Das Bayerische Oberste Landesgericht und Stimmen in der Literatur (von Rechenberg WEZ 1987, 227; Korff DWE 1985, 88; Sauren ZMR 1985, 103) begründen die abweichende Rechtsauffassung im Kern mit den Schwierigkeiten, einen der Wohnungseigentümergemeinschaft entstandenen Verzugsschaden konkret darzulegen und zu beweisen. Es ist nicht zu verkennen, daß diese Bedenken erhebliches Gewicht haben. Gleichwohl können sie es nicht rechtfertigen, daß den Wohnungseigentümern die Rechtsmacht zuerkannt wird, durch Mehrheitsbeschluß einzelnen Wohnungseigentümern Lasten aufzuerlegen, die im Gesetz jedenfalls insoweit keine Grundlage haben, als ihnen ein konkret entstandener Verzugsschaden nicht zugrundeliegt. Erwägungen der Praktikabilität können die fehlende Ermächtigungsgrundlage für eine Regelung durch einen Mehrheitsbeschluß der Wohnungseigentümergemeinschaft nicht ersetzen.

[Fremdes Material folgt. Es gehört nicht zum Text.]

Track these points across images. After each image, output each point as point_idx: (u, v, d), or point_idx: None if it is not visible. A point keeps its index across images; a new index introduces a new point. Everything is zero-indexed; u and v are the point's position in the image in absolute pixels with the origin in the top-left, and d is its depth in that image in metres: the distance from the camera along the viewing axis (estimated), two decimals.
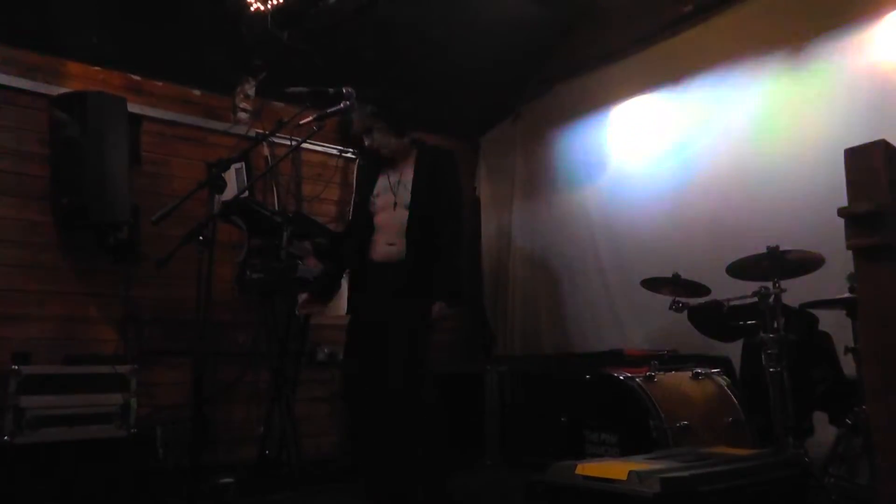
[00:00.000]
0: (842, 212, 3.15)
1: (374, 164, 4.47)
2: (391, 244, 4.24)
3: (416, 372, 4.08)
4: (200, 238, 3.70)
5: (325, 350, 6.13)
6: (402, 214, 4.23)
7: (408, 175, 4.31)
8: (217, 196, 3.93)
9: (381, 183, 4.37)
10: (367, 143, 4.37)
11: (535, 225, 6.86)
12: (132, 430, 4.81)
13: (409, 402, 4.09)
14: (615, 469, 2.95)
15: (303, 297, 5.27)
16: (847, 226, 3.32)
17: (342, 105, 4.20)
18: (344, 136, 6.51)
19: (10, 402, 4.44)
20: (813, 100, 4.97)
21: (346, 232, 4.84)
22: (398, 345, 4.10)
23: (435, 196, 4.26)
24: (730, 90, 5.47)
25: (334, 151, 6.52)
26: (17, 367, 4.51)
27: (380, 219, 4.33)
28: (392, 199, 4.28)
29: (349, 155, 6.65)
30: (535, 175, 7.02)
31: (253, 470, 5.08)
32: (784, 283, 4.03)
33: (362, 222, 4.39)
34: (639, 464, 3.08)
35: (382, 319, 4.15)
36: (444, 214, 4.25)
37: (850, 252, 2.61)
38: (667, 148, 5.88)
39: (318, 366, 6.03)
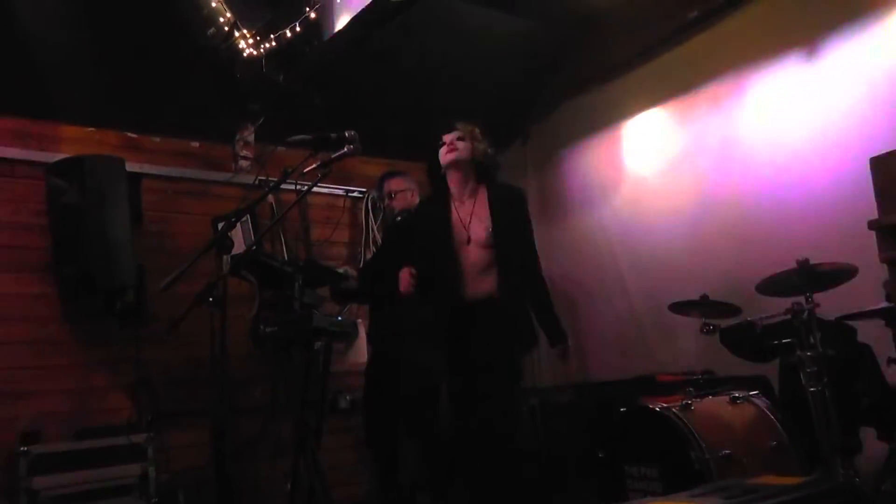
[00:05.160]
0: (873, 224, 3.01)
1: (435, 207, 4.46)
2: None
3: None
4: (210, 299, 3.60)
5: (347, 397, 6.04)
6: (477, 251, 4.23)
7: (481, 212, 4.29)
8: (225, 256, 3.83)
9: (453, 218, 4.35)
10: (446, 148, 4.33)
11: (552, 249, 6.67)
12: (153, 500, 4.74)
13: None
14: None
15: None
16: (879, 238, 3.17)
17: (346, 149, 4.10)
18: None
19: (23, 485, 4.36)
20: (832, 101, 4.81)
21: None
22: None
23: (513, 234, 4.27)
24: (744, 96, 5.33)
25: (340, 192, 6.43)
26: (25, 449, 4.43)
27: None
28: (465, 235, 4.26)
29: (356, 194, 6.56)
30: (549, 197, 6.89)
31: None
32: (817, 297, 3.88)
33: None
34: (683, 503, 2.96)
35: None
36: (529, 254, 4.36)
37: None
38: (683, 161, 5.75)
39: (340, 414, 5.93)
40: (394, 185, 5.54)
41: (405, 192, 5.52)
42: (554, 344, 4.31)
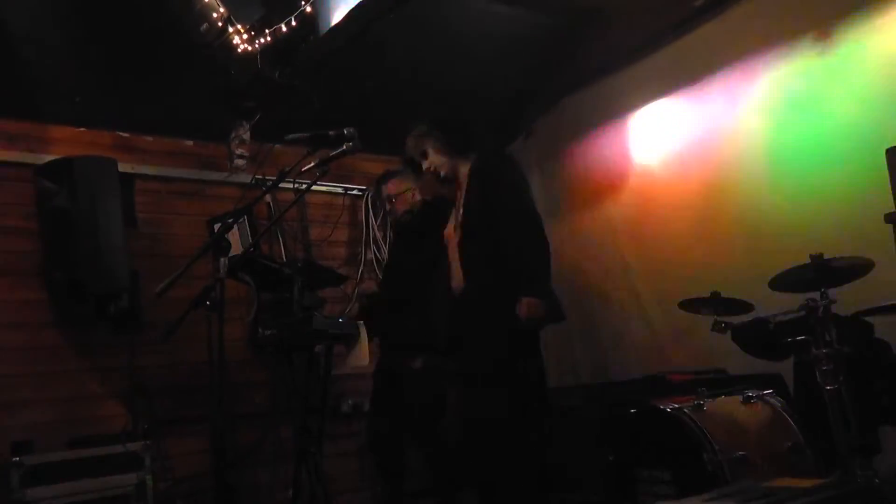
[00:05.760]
0: (889, 217, 2.89)
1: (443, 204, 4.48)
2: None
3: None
4: (207, 303, 3.51)
5: (350, 402, 5.95)
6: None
7: (462, 195, 4.23)
8: (222, 259, 3.74)
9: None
10: (423, 167, 4.36)
11: (558, 246, 6.56)
12: None
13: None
14: None
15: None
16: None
17: (345, 147, 4.01)
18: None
19: (15, 497, 4.24)
20: (845, 89, 4.71)
21: None
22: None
23: (484, 211, 4.10)
24: (754, 86, 5.22)
25: (339, 190, 6.37)
26: (17, 459, 4.31)
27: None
28: (455, 222, 4.23)
29: (355, 192, 6.49)
30: (554, 193, 6.79)
31: None
32: (832, 292, 3.75)
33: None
34: None
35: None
36: (512, 223, 4.09)
37: None
38: (692, 154, 5.66)
39: (342, 418, 5.87)
40: (392, 188, 5.47)
41: (405, 193, 5.44)
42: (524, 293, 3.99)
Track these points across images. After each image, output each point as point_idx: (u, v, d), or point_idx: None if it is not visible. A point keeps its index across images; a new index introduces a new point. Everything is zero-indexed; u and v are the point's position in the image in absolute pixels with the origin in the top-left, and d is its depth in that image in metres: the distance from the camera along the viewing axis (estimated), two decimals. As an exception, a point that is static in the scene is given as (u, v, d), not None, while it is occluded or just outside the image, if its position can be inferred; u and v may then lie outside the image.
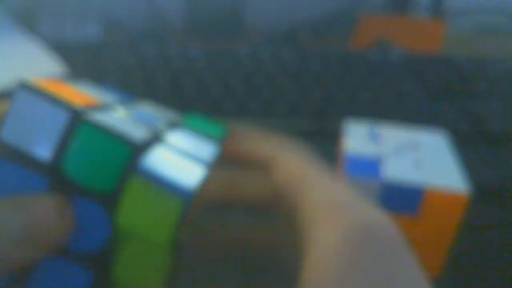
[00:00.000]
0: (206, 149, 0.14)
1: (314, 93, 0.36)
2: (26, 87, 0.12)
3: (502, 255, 0.25)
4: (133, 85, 0.36)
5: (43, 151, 0.12)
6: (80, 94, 0.13)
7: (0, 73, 0.34)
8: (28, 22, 0.47)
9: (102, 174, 0.12)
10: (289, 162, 0.15)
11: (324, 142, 0.32)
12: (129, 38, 0.53)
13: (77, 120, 0.12)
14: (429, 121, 0.34)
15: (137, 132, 0.12)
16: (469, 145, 0.32)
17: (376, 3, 0.60)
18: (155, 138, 0.13)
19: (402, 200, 0.20)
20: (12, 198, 0.11)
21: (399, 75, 0.40)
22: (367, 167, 0.20)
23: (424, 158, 0.21)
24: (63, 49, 0.40)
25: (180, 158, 0.13)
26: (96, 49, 0.41)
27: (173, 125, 0.15)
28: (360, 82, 0.38)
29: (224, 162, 0.16)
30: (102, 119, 0.12)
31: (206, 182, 0.15)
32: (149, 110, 0.16)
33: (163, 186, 0.12)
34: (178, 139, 0.14)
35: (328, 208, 0.13)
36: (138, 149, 0.12)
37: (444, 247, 0.21)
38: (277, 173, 0.15)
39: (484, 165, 0.31)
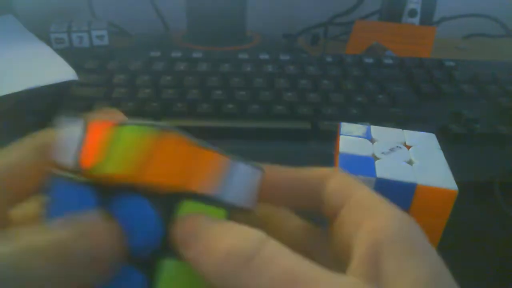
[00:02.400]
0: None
1: (312, 95, 0.37)
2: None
3: (489, 249, 0.26)
4: (139, 88, 0.37)
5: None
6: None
7: (14, 79, 0.36)
8: (40, 30, 0.48)
9: None
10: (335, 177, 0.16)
11: (321, 143, 0.33)
12: (135, 45, 0.55)
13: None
14: (421, 122, 0.35)
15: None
16: (459, 145, 0.33)
17: (370, 9, 0.62)
18: None
19: (395, 197, 0.21)
20: (74, 225, 0.12)
21: (392, 78, 0.42)
22: (362, 166, 0.21)
23: (416, 157, 0.22)
24: (73, 55, 0.41)
25: None
26: (104, 54, 0.43)
27: None
28: (355, 84, 0.40)
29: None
30: None
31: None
32: None
33: None
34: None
35: (380, 199, 0.14)
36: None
37: (434, 242, 0.22)
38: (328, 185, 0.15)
39: (473, 164, 0.32)
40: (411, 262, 0.12)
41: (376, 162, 0.22)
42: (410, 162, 0.22)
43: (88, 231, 0.12)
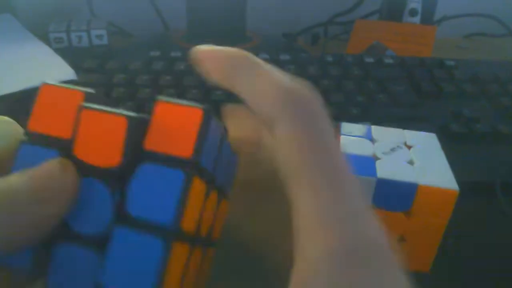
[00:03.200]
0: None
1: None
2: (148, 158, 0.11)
3: (490, 249, 0.26)
4: (139, 87, 0.37)
5: (166, 216, 0.11)
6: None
7: (13, 78, 0.35)
8: (38, 29, 0.48)
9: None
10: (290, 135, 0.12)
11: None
12: (134, 45, 0.54)
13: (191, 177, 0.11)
14: (421, 122, 0.35)
15: None
16: (460, 145, 0.33)
17: (370, 9, 0.61)
18: None
19: (396, 197, 0.21)
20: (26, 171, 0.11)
21: (392, 78, 0.41)
22: (362, 166, 0.21)
23: (417, 157, 0.22)
24: (72, 55, 0.41)
25: None
26: (103, 54, 0.43)
27: None
28: (356, 84, 0.40)
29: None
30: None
31: None
32: None
33: None
34: None
35: (323, 217, 0.11)
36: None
37: (436, 242, 0.22)
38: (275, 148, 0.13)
39: (474, 163, 0.32)
40: None
41: (377, 162, 0.22)
42: (411, 162, 0.22)
43: (37, 173, 0.11)
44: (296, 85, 0.14)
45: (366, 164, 0.21)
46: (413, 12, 0.54)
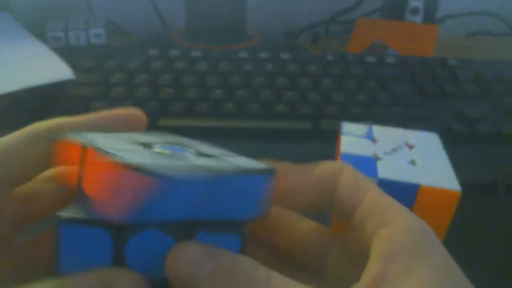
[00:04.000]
0: None
1: (312, 95, 0.37)
2: (65, 221, 0.12)
3: (493, 250, 0.26)
4: (137, 87, 0.37)
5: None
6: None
7: (10, 78, 0.35)
8: (36, 28, 0.47)
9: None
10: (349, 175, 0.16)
11: (322, 143, 0.33)
12: (133, 43, 0.54)
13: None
14: (423, 122, 0.35)
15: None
16: (462, 145, 0.33)
17: (372, 7, 0.61)
18: None
19: (397, 197, 0.21)
20: (98, 274, 0.12)
21: (394, 77, 0.41)
22: (363, 167, 0.21)
23: (418, 157, 0.22)
24: (70, 54, 0.41)
25: None
26: (101, 53, 0.42)
27: None
28: (357, 83, 0.39)
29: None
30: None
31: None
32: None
33: None
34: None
35: (392, 202, 0.15)
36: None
37: None
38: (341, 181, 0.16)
39: (476, 164, 0.32)
40: (419, 262, 0.12)
41: (378, 162, 0.22)
42: (412, 162, 0.22)
43: (111, 282, 0.12)
44: None
45: (367, 164, 0.21)
46: (414, 11, 0.54)
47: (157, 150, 0.14)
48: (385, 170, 0.21)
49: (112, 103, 0.35)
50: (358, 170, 0.18)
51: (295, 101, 0.36)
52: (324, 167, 0.16)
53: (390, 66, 0.43)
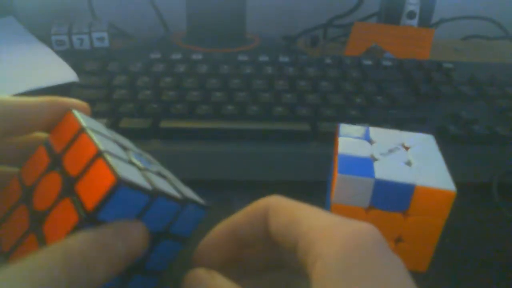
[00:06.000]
0: None
1: (311, 97, 0.37)
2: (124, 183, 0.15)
3: (488, 250, 0.27)
4: (139, 89, 0.37)
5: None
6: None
7: (15, 80, 0.36)
8: (40, 32, 0.48)
9: None
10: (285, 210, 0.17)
11: (321, 144, 0.33)
12: (135, 47, 0.55)
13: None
14: (419, 123, 0.36)
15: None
16: (457, 146, 0.34)
17: (369, 11, 0.62)
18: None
19: (393, 197, 0.21)
20: (114, 226, 0.15)
21: (390, 80, 0.42)
22: (360, 167, 0.21)
23: (414, 158, 0.22)
24: (74, 57, 0.42)
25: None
26: (104, 56, 0.43)
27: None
28: (354, 86, 0.40)
29: None
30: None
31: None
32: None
33: None
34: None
35: (323, 228, 0.15)
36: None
37: (433, 243, 0.22)
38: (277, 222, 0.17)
39: (471, 165, 0.32)
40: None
41: (375, 163, 0.22)
42: (408, 163, 0.22)
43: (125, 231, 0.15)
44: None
45: (364, 165, 0.22)
46: (411, 15, 0.55)
47: (133, 160, 0.18)
48: (381, 171, 0.21)
49: (115, 105, 0.35)
50: (351, 174, 0.19)
51: (294, 103, 0.36)
52: (248, 212, 0.18)
53: (387, 69, 0.44)
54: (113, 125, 0.33)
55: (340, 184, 0.21)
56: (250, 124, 0.34)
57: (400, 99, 0.38)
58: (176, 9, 0.56)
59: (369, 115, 0.36)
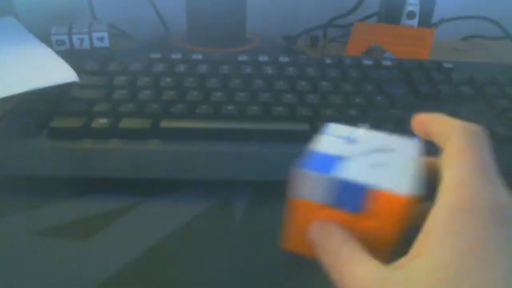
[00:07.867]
0: None
1: (311, 97, 0.37)
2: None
3: None
4: (139, 89, 0.37)
5: None
6: None
7: (15, 80, 0.36)
8: (41, 32, 0.48)
9: None
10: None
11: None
12: (135, 47, 0.55)
13: None
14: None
15: None
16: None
17: (369, 11, 0.62)
18: None
19: (346, 197, 0.20)
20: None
21: (390, 80, 0.42)
22: (320, 164, 0.21)
23: (387, 161, 0.21)
24: (74, 57, 0.42)
25: None
26: (104, 56, 0.43)
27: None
28: (354, 86, 0.40)
29: None
30: None
31: None
32: None
33: None
34: None
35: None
36: None
37: (386, 247, 0.20)
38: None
39: None
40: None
41: (342, 162, 0.21)
42: (377, 166, 0.21)
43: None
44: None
45: (327, 162, 0.21)
46: (411, 15, 0.55)
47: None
48: (342, 170, 0.20)
49: (115, 105, 0.35)
50: (307, 169, 0.21)
51: (294, 103, 0.36)
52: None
53: (386, 69, 0.44)
54: (113, 125, 0.33)
55: (297, 178, 0.21)
56: (250, 124, 0.34)
57: (400, 99, 0.38)
58: (176, 9, 0.56)
59: (369, 115, 0.36)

Aus diesem Grunde hat der Senat bereits mit Beschluß vom 21. Dezember 1988 – 24 W 5948/88 – in NJW-RR 1989, 329 in einem obiter dictum entschieden, daß durch Mehrheitsbeschluß ein Anspruch auf pauschalierte Verzugszinsen nicht begründet werden kann. Der Senat hält aus den oben dargelegten Gründen an dieser Rechtsprechung fest.
Die Kostenentscheidung bleibt dem Bundesgerichtshof vorbehalten, weil erst mit dessen Entscheidung der Erfolg der Rechtsmittel abschließend zu beurteilen ist.